» **Problem description**
Copy the data that appears below exactly. Drop the pictures.

Supplied material section start

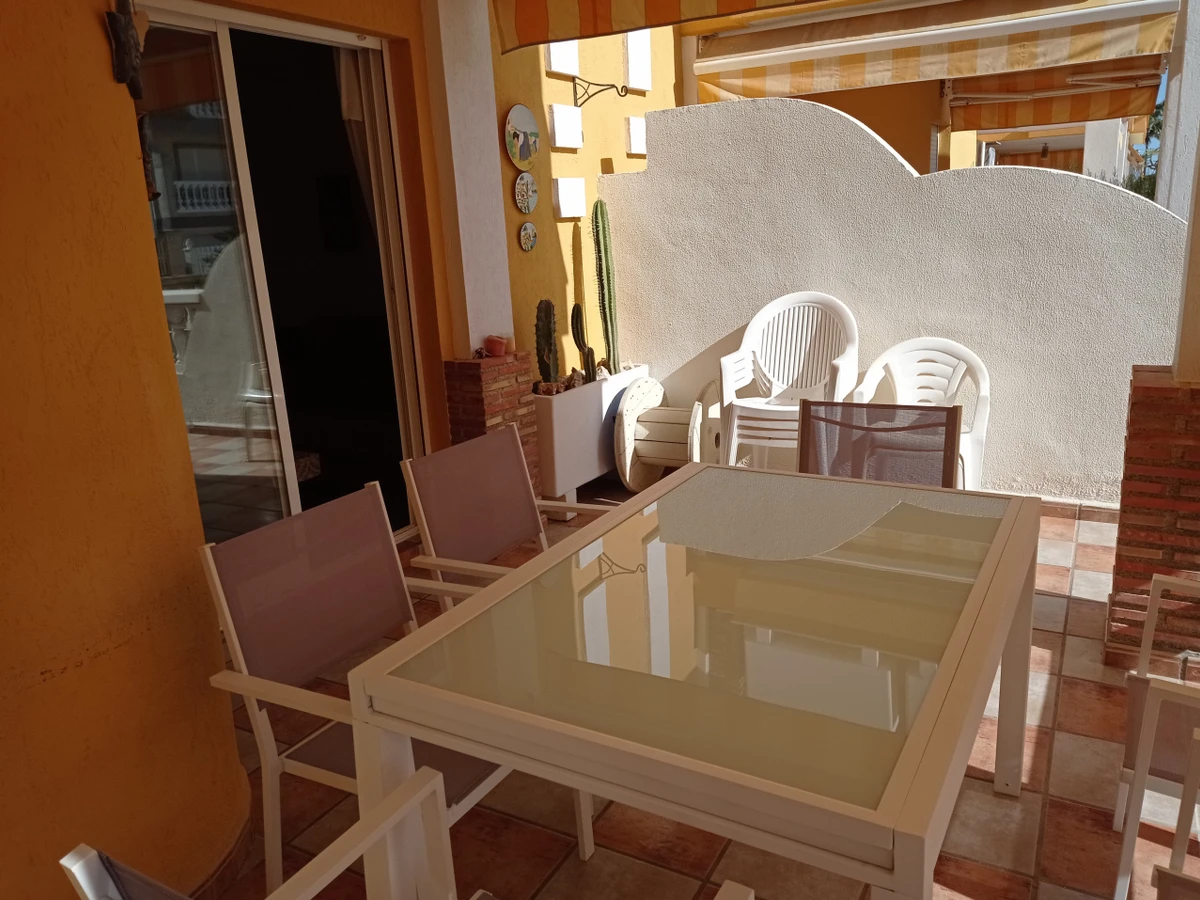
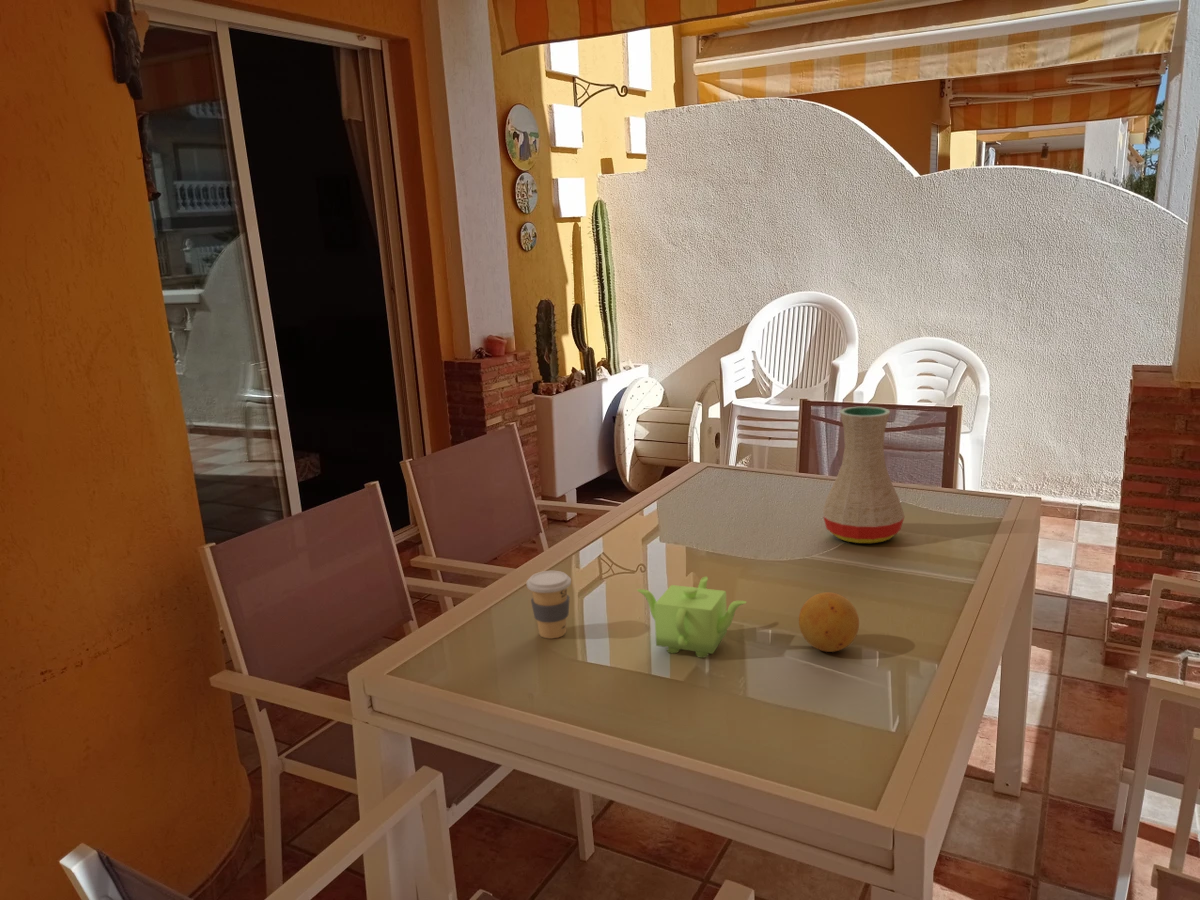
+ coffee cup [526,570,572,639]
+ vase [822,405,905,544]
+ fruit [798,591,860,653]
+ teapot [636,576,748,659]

Supplied material section end

» **Output below**
+ coffee cup [526,570,572,639]
+ vase [822,405,905,544]
+ fruit [798,591,860,653]
+ teapot [636,576,748,659]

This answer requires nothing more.